Buruh Minta Biaya Pijat Dimasukkan Komponen Hidup Layak
Anggota Dewan Pengupahan DKI Jakarta Sarman Simanjorang mengungkapkan Komponen Hidup Layak (KHL) yang diminta para buruh semakin banyak
Penulis: Adiatmaputra Fajar Pratama
Editor: Sanusi
TRIBUNNEWS.COM, JAKARTA - Anggota Dewan Pengupahan DKI Jakarta Sarman Simanjorang mengungkapkan Komponen Hidup Layak (KHL) yang diminta para buruh semakin banyak.

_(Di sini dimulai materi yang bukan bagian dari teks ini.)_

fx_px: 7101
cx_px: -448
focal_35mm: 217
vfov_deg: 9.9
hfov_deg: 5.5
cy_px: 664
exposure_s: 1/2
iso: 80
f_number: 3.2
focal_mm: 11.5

Pada awalnya pengusaha sudah membatasi 60 KHL, namun buruh meminta 84 KHL.
Sarman memaparkan, salah satu KHL yang diminta adalah biaya pijat. Alasannya, para buruh merasa pegal setelah bekerja seharian.
"Sekarang mereka pegal-pegal, butuh tukang pijat," ujar Sarman, di Hotel JS Luwansa, Jumat (24/10/2014).

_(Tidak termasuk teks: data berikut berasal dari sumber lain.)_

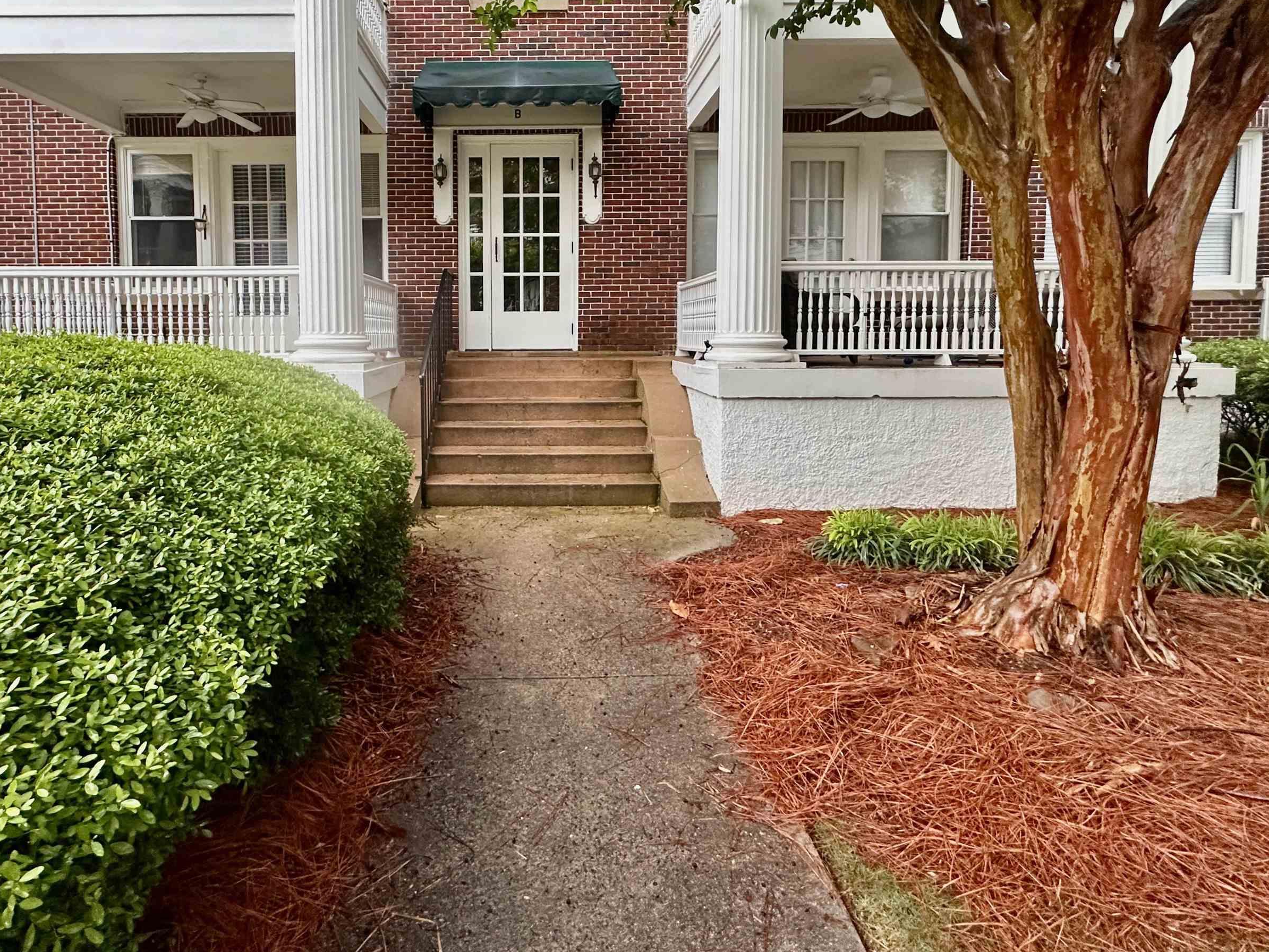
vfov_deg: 70.7
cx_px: 526
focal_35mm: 18
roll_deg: +0.2
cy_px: 369
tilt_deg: -2.5
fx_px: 660
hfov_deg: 86.9
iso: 320
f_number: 2.2
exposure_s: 1/90
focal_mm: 2.22
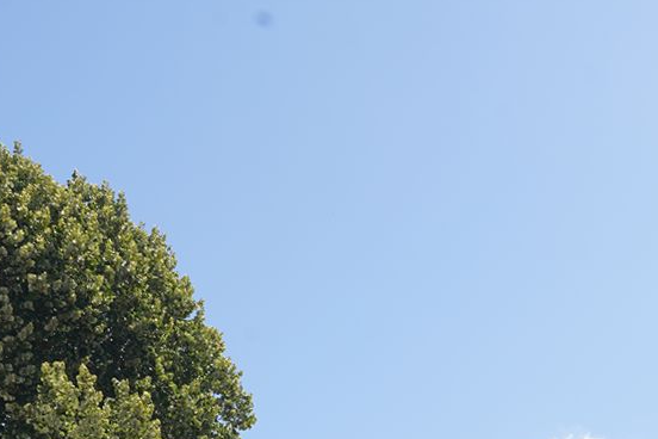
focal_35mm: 87
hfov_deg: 21.6
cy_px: 789
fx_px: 1590
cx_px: 794
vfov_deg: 14.0
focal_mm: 24
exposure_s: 1/100
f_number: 13
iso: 100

Selain itu Sarman memaparkan, biaya ongkos naik angkutan umum juga dimasukkan ke dalam KHL. Para buruh mengatakan ongkos tersebut untuk bepergian mengunjungi teman dan saudaranya yang akan menikah atau acara keluarga.
"Mereka bilang kita pekerja sosial, mau ketempat teman kawinan nggak ada ongkos, ongkos sosial," ungkap Sarman.

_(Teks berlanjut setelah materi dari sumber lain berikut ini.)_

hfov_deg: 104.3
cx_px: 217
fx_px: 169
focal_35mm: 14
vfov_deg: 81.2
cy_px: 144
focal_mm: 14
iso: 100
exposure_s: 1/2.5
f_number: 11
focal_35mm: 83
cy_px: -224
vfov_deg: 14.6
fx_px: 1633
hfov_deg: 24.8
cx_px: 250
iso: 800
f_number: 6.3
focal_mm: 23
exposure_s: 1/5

Wakil Ketua Umum Kamar Dagang dan Industri Jakarta itu melihat penambahan KHL hanya mempermalukan pekerja Indonesia di mata investor asing. Pasalnya banyak kebutuhan yang tidak mendasar namun dituntut seperti hal diatas.
"Kita nggak perlu jumlah KHL, tapi kualitasnya," papar Sarman.